Have you missed any payment towards your bank loan installment or failed to serve the interest?

The Impact is as follows
  1. The CCR score takes a toll
  2. The personal CIBIL score of director takes a toll if he fails to repay any loan he has taken in individual capacity.
  3. You become a risky borrower
  4. Late payments and penalty
  5. Healing time of 7 years for one missed payment to go off record.

COMPANY CREDIT REPORT (CCR)

A CIBIL Company Credit Report (CCR) is a record of your company's credit history. This is created from data submitted to CIBIL by lending institutions across India.

It is important to understand that while the CCR is not a credit rating it is heavily relied on by loan providers to evaluate & approve loan applications. The past payment behavior of a company is a strong indication of its future behavior. The basic difference between your credit report and your credit rating (and the reason why a CCR is heavily relied on by lenders) is that your CCR is created from information submitted directly by the banks. Credit Ratings are usually solicited by the ratee and then issued by the credit rating agency once it has evaluated documents provided by the company and interviewed the company's managements.

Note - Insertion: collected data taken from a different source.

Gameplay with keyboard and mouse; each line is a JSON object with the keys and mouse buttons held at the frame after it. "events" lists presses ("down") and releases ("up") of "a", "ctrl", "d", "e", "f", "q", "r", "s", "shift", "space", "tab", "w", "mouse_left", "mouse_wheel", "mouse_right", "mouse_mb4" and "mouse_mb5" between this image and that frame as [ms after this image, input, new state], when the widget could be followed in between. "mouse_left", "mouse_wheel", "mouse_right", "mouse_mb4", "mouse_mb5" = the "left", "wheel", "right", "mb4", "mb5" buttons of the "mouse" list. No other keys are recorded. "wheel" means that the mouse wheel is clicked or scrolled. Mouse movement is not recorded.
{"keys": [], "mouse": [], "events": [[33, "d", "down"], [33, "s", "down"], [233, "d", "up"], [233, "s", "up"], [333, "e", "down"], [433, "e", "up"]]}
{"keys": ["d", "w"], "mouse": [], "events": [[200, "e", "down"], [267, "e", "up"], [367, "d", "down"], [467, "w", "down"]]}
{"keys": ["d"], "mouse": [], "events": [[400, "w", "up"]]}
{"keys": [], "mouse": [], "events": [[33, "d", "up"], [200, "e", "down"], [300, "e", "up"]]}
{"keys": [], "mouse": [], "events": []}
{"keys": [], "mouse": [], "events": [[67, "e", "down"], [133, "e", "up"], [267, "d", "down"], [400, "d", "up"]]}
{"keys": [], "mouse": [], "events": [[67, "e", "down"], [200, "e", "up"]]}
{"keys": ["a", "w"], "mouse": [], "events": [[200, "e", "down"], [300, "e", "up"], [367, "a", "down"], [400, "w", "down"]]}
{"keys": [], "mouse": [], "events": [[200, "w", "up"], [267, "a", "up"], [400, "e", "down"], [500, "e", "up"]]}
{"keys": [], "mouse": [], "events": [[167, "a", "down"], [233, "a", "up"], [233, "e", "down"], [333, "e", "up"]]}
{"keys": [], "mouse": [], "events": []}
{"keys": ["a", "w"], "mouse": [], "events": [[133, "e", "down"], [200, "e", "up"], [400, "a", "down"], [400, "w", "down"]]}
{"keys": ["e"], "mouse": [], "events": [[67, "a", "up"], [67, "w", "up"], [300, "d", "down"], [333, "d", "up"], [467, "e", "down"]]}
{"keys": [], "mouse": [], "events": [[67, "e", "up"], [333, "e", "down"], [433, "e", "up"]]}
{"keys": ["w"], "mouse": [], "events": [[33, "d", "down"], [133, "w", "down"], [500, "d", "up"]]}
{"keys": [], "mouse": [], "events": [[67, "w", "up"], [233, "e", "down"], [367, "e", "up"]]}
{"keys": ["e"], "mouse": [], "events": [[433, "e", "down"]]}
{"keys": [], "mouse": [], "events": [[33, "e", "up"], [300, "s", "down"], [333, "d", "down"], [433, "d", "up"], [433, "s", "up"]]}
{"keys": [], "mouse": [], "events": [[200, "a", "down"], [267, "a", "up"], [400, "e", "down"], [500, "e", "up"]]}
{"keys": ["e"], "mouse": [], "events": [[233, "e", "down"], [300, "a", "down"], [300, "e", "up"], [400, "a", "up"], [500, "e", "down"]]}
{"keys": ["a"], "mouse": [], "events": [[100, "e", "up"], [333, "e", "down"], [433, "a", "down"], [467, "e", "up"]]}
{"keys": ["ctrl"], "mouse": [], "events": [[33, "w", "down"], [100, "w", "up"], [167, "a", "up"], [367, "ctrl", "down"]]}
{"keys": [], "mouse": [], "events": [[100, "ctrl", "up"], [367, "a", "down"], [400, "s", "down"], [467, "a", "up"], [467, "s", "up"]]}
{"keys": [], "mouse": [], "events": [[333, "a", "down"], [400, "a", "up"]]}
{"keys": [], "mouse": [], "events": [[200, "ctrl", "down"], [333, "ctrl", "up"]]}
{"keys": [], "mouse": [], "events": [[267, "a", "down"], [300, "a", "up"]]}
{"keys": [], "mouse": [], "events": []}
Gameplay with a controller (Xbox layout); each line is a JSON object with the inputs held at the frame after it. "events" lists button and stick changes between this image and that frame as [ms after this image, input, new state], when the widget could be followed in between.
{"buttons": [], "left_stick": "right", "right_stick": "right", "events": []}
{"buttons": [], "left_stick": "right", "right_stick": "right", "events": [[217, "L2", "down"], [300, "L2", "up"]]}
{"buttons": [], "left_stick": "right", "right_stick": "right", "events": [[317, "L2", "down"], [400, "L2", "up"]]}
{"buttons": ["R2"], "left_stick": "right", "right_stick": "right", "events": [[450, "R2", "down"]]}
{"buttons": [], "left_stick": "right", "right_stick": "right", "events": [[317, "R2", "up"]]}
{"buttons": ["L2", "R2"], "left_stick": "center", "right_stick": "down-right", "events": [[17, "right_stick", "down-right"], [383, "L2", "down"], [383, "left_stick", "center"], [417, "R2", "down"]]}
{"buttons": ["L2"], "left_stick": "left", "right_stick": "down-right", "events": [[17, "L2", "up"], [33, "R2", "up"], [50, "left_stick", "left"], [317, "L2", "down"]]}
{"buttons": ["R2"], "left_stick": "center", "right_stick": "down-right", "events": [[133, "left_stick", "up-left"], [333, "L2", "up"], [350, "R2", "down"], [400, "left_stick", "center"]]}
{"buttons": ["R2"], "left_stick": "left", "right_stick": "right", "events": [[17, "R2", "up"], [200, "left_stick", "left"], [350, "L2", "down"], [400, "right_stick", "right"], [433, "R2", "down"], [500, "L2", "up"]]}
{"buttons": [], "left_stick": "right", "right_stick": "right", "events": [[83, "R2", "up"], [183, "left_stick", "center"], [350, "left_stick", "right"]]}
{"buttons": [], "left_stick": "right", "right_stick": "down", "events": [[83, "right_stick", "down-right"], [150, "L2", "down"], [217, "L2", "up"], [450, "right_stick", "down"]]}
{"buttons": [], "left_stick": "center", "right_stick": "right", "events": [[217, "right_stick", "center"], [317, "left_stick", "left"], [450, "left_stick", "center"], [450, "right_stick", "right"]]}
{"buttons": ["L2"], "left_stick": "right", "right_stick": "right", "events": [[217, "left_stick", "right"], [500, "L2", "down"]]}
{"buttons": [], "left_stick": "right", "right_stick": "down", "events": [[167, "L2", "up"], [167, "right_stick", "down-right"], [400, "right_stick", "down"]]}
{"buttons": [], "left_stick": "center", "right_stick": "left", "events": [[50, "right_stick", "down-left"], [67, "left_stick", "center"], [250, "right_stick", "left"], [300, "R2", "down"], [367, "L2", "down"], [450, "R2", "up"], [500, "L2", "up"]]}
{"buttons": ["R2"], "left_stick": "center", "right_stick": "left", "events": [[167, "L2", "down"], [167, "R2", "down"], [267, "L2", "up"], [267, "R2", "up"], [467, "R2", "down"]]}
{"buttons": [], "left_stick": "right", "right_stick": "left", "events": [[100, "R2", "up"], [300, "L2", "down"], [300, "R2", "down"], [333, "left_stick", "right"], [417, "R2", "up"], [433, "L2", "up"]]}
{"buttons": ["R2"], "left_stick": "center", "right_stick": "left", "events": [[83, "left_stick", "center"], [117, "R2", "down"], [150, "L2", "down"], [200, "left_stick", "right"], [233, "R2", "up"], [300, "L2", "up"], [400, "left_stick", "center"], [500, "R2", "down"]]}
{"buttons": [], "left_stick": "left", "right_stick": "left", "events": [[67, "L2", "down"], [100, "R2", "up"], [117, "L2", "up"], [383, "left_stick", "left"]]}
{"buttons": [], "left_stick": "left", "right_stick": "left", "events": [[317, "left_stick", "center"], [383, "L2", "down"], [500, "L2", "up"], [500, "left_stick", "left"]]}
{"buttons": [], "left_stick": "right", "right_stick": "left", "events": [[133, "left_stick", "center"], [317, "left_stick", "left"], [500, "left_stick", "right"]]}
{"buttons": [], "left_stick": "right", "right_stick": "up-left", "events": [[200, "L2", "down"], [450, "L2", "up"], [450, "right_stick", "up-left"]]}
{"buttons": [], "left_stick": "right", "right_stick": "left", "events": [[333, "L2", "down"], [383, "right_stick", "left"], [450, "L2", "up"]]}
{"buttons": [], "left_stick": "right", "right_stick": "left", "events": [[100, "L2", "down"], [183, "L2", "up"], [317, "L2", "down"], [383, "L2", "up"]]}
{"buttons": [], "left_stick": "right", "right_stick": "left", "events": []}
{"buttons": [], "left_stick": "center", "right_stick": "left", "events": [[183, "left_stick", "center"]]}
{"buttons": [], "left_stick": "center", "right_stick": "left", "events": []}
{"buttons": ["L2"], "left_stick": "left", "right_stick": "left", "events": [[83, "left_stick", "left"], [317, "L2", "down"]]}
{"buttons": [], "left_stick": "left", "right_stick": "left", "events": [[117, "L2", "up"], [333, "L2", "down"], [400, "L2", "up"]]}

CCR plays a critical role in the loan approval process. This report is used by the lender to make informed lending decisions - quickly and objectively. You can also use the CCR to negotiate better credit terms while doing business by providing this report to potential business partners as confirmation of your company's financial strength.

Personal CIBIL Report

CIBIL (Credit Information Bureau India Limited) is the credit rating and research organization of India. Based on spends and payments through and on credit lines such as credit cards, personal loans, home loans, car loans and others, information is provided by lenders to CIBIL. This information is carefully collated and curated over a period of time and an analysis of the same provides the data that gives you the credit score and history. Depending upon the score and credit history, most banks and lenders take decisions on whether to provide you with extra lines of credit or not.

The combination of CCR and key persons CIBIL will decide the loan eligibility of the company.

Central Repository of Information on Large Credits (CRILC)

Communication gaps between different banks financing the same borrower have always existed. A common approach by all institutions in a multi-creditor situation is certainly desirable when the exposure is stressed. But the first step towards any such ideal is that all participants should have the same information at their disposal. Hence, RBI’s Central Repository of Information on Large Credits. All banks are required to report basic information in respect of all exposures in excess of Rs 5 crores to a central database. Knowledge of experience of other lenders is sure to improve the quality of all lending.